-- Data for analysis follows --

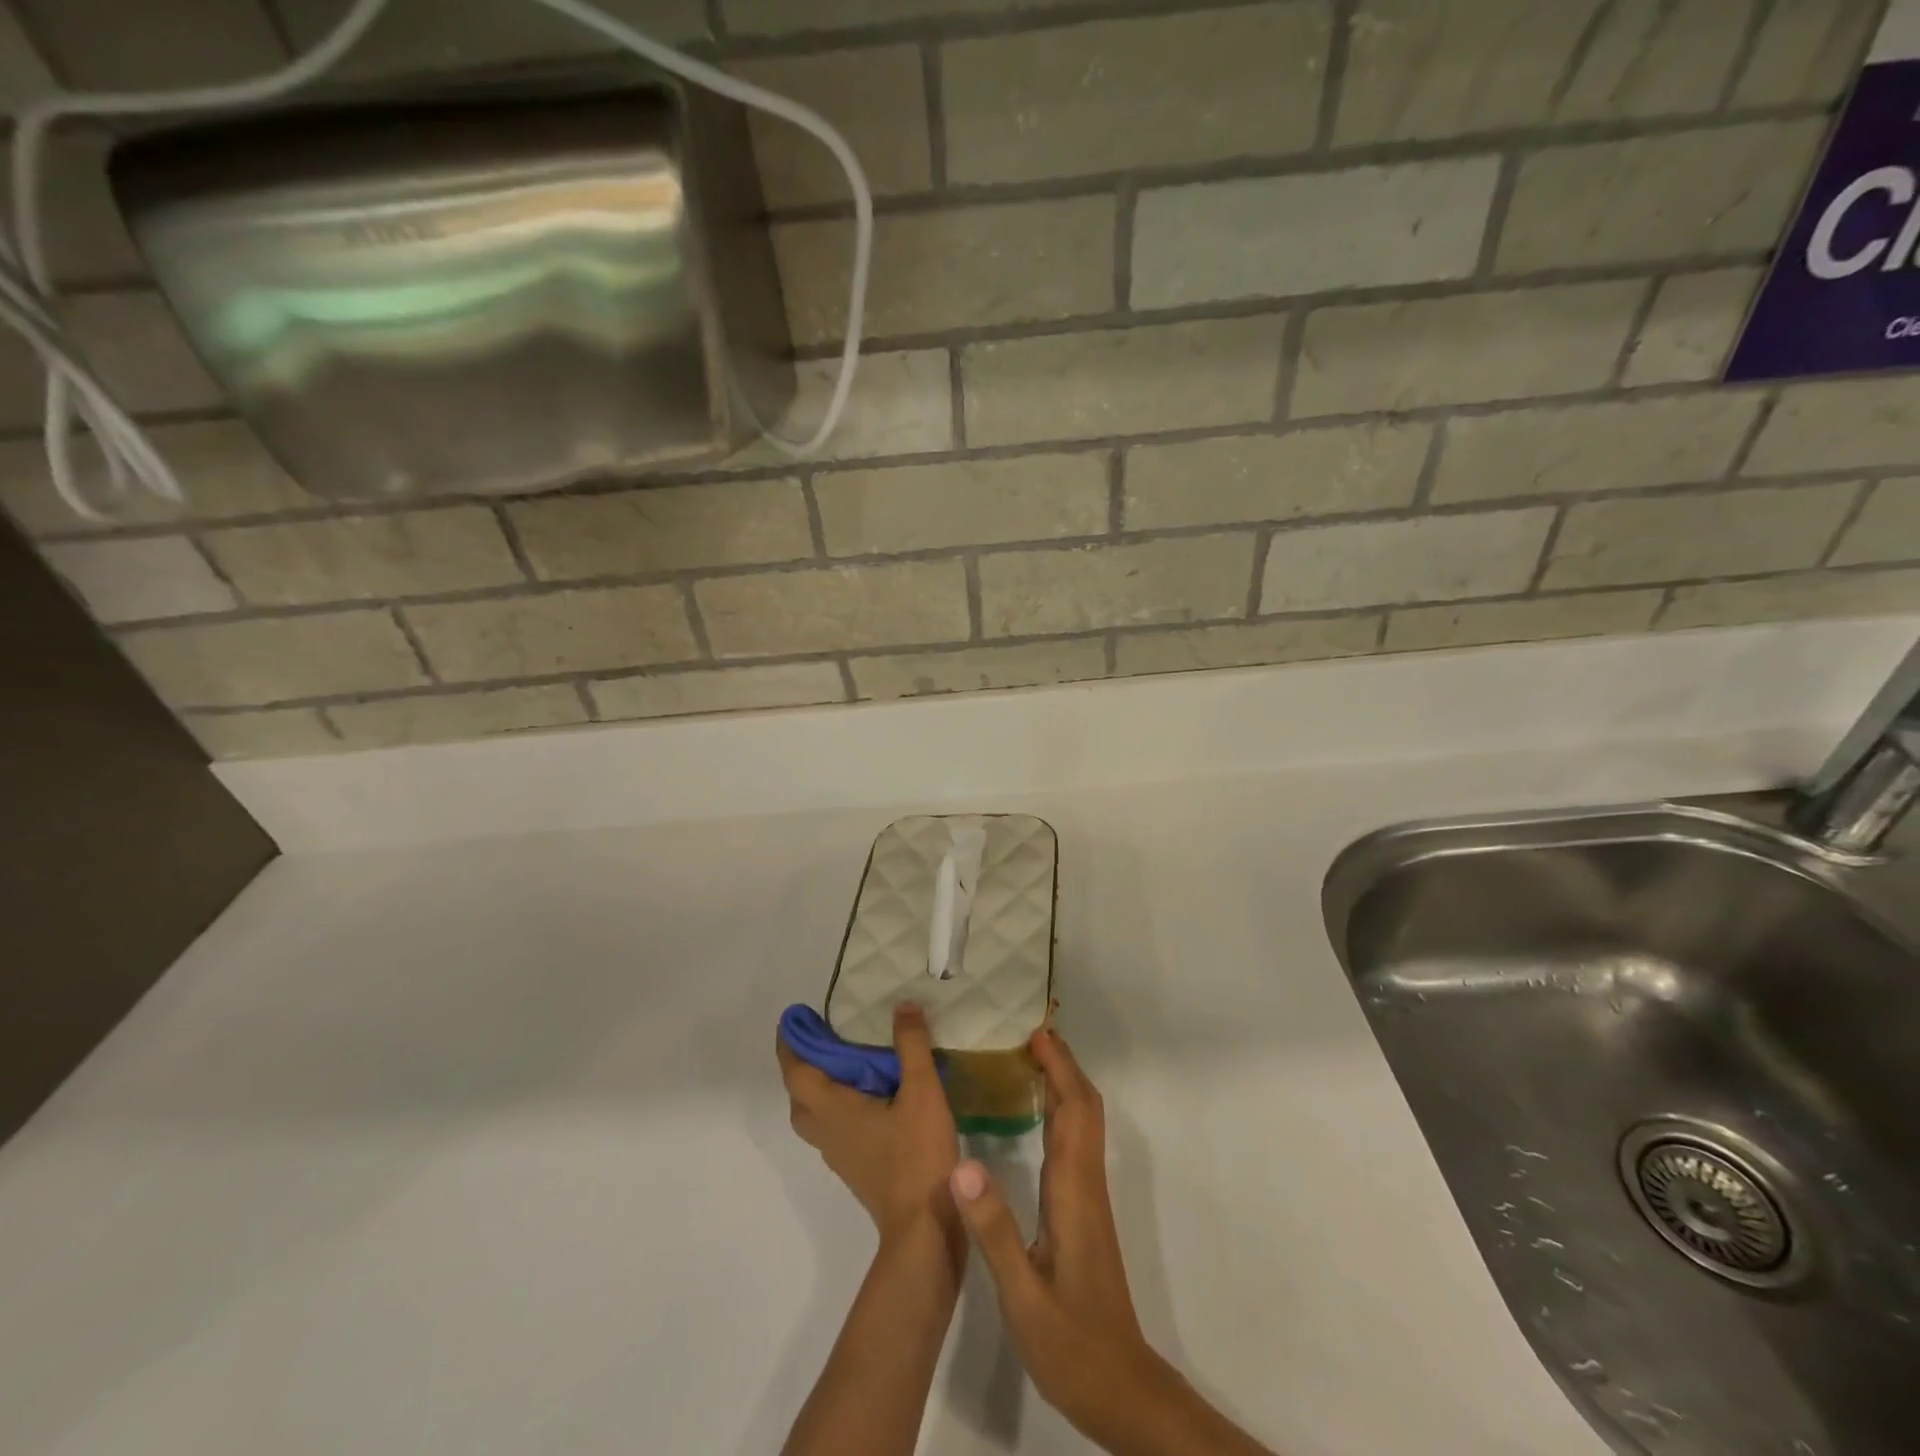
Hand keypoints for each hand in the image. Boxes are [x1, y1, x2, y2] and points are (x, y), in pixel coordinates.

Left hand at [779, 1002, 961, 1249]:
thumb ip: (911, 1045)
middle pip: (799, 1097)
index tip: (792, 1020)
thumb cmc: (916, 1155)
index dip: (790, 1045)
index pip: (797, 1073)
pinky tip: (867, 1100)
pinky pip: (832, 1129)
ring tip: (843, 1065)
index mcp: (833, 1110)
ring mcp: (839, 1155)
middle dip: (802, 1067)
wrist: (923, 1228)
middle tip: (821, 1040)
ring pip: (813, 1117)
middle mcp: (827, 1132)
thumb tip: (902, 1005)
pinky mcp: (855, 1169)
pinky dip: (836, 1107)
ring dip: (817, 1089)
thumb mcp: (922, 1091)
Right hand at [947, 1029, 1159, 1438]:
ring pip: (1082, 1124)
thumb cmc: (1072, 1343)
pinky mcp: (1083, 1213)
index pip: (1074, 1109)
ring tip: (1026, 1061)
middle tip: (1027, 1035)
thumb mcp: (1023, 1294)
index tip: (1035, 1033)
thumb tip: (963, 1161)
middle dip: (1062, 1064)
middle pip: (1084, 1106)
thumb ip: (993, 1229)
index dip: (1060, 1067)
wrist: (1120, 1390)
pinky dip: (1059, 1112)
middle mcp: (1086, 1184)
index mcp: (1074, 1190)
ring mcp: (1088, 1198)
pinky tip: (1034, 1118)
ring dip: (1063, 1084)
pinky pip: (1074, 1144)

-- Data for analysis concluded --
-- Data for analysis follows --

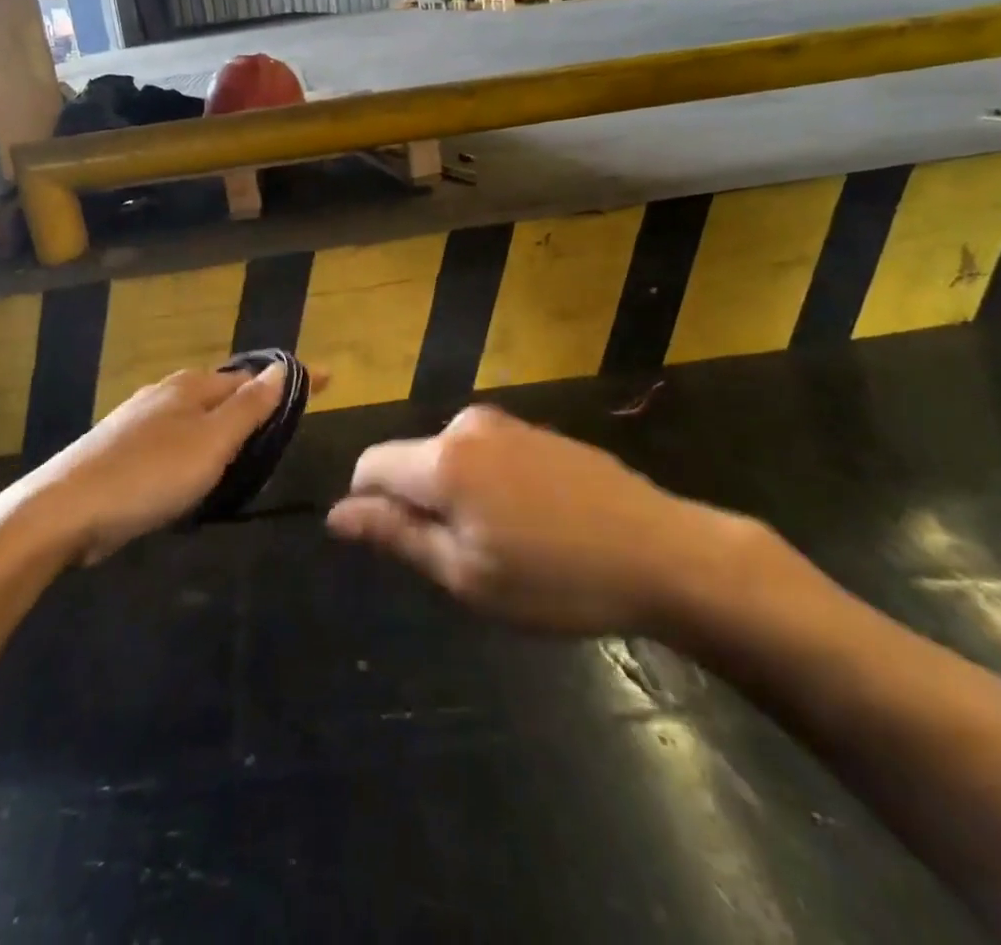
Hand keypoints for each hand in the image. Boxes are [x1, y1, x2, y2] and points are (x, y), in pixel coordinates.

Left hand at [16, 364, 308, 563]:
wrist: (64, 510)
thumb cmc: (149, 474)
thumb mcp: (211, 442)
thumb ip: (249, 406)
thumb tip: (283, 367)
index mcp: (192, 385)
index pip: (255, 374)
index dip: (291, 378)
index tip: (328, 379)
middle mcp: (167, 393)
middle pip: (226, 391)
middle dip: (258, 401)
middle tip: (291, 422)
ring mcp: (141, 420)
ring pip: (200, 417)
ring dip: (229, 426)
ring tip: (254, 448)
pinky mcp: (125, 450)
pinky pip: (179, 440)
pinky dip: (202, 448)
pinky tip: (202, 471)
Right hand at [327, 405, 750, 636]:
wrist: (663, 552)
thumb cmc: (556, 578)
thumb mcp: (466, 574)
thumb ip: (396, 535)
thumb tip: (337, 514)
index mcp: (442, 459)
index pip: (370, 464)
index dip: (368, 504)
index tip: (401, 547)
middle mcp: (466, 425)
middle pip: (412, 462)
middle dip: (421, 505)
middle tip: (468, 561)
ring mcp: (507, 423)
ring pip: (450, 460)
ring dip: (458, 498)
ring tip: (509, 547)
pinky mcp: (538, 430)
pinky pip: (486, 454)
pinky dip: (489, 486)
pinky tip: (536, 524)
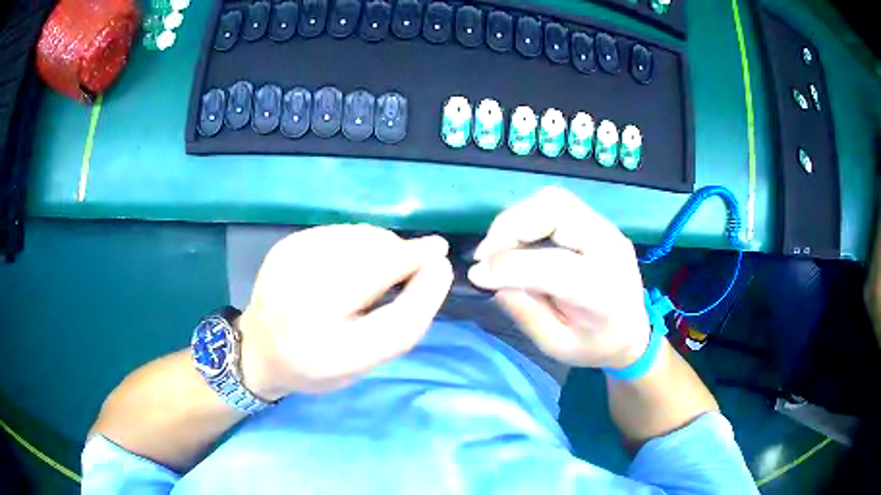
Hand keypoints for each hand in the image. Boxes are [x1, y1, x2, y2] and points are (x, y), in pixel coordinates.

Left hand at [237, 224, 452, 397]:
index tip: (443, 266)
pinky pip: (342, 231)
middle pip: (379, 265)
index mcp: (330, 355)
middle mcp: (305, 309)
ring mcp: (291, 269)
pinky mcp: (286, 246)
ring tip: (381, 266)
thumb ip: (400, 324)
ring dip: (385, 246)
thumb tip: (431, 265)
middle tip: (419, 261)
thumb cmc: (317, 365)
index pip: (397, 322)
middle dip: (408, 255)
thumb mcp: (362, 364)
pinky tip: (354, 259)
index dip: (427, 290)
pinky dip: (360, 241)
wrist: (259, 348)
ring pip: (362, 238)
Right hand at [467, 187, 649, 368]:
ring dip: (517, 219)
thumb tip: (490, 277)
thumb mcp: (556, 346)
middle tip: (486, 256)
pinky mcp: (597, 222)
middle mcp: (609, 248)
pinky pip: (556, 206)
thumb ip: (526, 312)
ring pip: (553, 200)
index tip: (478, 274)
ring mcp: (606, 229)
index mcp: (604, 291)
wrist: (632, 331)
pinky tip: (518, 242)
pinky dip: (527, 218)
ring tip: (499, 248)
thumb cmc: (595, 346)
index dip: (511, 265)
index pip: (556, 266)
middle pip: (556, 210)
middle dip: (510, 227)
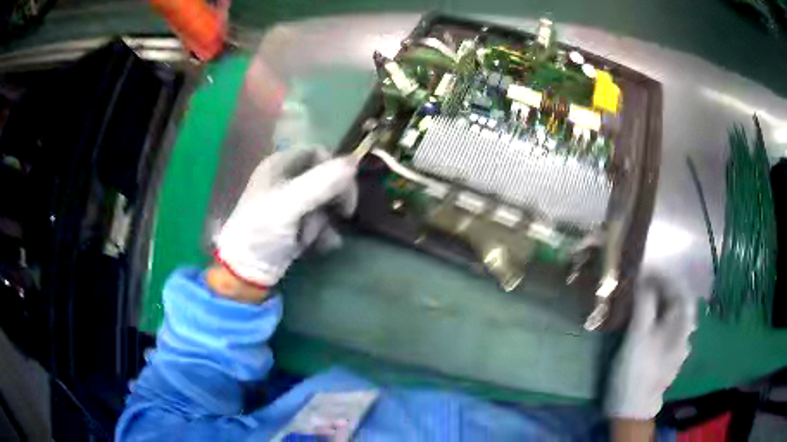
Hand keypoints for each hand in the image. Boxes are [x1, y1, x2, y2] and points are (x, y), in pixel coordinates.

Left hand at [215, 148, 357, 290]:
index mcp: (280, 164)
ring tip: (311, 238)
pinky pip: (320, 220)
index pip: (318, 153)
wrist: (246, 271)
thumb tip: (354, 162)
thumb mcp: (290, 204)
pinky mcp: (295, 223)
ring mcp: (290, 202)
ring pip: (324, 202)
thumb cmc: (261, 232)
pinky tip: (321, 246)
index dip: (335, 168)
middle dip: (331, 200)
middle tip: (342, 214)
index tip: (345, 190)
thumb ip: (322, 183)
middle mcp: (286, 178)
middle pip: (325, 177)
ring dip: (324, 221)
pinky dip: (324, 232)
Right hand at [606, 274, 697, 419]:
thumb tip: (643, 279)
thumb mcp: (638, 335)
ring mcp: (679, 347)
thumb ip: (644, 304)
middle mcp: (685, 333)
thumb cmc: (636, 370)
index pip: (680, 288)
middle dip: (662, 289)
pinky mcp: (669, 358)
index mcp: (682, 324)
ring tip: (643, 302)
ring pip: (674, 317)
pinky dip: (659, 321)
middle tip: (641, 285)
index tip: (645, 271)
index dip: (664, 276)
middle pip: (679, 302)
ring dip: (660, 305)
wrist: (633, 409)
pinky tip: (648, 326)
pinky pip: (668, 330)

-- Data for analysis concluded --

Directions.
Copy word for word the stretch of entries above from the line that has "middle dip: (662, 289)" through the line that has "pinky pip: (668, 330)", both ends included, and nothing outside it.

Answer to this task.
middle dip: (662, 289)
pinky mcp: (669, 358)
index mcp: (682, 324)
ring tip: (643, 302)
ring pip: (674, 317)
pinky dip: (659, 321)
middle tip: (641, 285)
index tip: (645, 271)
index dip: (664, 276)
middle pip: (679, 302)
ring dip: (660, 305)
wrist: (633, 409)
pinky tip: (648, 326)
pinky pip: (668, 330)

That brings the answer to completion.